Hello,
I've fixed the issue. For some reason the /var/lock/condor directory was re-grouped/owned under root. Changing it back to a condor user/group and restarting was enough for them to register in the pool. Thanks, Iain From: HTCondor-users [htcondor-users-bounces@xxxxxxxxxxx] on behalf of Iain Bradford Steers [iain.steers@xxxxxxx]

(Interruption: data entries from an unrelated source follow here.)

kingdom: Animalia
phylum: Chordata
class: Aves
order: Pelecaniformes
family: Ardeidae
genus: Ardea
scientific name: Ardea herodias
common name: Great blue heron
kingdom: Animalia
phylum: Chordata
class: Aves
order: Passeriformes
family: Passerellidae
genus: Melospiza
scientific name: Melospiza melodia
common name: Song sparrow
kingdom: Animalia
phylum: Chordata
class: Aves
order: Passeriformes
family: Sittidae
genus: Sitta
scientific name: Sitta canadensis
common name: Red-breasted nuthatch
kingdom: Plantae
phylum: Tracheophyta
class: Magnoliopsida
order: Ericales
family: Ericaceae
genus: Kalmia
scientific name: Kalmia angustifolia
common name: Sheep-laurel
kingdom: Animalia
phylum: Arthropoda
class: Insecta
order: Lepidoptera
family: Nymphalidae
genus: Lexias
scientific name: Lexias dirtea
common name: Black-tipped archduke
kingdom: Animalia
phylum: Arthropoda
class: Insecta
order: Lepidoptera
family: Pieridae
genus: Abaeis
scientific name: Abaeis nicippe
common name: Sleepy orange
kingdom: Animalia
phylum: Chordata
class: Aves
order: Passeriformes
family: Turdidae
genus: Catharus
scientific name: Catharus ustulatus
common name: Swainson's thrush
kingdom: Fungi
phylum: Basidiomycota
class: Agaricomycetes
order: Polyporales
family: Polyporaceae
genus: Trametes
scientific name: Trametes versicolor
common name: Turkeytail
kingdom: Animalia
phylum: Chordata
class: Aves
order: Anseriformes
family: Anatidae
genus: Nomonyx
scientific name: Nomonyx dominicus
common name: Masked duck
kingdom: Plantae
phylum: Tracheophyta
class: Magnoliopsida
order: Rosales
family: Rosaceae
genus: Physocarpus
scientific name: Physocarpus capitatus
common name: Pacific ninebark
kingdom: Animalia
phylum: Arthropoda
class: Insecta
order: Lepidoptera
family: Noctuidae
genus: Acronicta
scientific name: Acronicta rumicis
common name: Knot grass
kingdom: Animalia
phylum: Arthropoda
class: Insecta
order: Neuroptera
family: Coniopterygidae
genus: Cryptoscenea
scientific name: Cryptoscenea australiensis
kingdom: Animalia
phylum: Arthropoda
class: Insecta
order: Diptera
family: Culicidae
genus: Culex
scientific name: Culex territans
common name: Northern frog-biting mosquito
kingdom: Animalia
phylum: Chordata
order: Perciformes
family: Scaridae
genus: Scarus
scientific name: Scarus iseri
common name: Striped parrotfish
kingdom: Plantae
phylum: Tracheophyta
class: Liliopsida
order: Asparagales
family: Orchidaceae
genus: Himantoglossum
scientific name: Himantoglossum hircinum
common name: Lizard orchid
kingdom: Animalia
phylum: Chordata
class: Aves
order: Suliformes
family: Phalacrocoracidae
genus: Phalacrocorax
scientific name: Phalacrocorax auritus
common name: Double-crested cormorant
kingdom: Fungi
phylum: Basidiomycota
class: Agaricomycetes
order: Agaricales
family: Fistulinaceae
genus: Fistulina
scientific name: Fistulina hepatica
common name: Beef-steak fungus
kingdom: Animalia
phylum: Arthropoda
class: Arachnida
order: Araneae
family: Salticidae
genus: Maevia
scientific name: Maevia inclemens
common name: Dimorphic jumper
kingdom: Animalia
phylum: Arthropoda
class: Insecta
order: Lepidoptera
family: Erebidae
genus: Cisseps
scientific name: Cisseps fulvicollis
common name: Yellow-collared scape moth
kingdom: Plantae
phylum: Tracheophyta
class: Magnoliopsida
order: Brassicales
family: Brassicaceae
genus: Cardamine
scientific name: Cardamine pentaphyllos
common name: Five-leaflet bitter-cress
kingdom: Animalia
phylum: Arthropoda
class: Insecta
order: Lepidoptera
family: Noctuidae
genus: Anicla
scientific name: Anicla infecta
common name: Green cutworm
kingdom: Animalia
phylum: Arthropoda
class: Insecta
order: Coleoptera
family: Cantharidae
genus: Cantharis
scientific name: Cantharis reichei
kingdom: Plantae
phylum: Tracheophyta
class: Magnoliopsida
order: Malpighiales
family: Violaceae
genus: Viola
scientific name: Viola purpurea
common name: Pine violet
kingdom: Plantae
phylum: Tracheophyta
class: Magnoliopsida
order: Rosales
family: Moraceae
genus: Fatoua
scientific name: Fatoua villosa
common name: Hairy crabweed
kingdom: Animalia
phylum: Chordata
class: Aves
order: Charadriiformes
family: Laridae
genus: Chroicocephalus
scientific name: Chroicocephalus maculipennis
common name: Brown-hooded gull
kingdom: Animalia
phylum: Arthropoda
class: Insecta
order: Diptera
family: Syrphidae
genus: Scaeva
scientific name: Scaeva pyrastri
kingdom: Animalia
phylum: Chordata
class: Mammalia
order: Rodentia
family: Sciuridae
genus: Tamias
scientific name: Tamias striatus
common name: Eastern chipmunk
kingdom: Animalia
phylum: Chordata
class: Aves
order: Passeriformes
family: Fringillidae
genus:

Sent: 10 March 2015 08:45 To: htcondor-users@xxxxxxxxxxx Subject: [HTCondor-users] SharedPortEndpoint: failed to bind to /var/lock/condor/daemon_sock/25689_90ae: Permission denied Hi,
I noticed some of my worker nodes never showed up in condor_status after creating them. Doing a pstree on the nodes shows that startd wasn't running. I attempted to start it and encountered the following situation. ~]# condor_startd 03/10/15 08:38:05 Can't open "/var/log/condor/StartLog" ERROR "Cannot open log file '/var/log/condor/StartLog'" at line 208 in file /slots/01/dir_21000/userdir/src/condor_utils/dprintf_setup.cpp So I temporarily renamed the file and I'm now getting the following in the StartLog. 03/10/15 08:24:38 ERROR: SharedPortEndpoint: failed to bind to /var/lock/condor/daemon_sock/25689_90ae: Permission denied 03/10/15 08:24:38 ERROR "Failed to start local listener (USE_SHARED_PORT=true)" at line 2897 in file /slots/01/dir_21000/userdir/src/condor_daemon_core.V6/daemon_core.cpp I'm using Puppet to configure htcondor so it doesn't appear to be a differing config between successful worker nodes and this. Regards, Iain |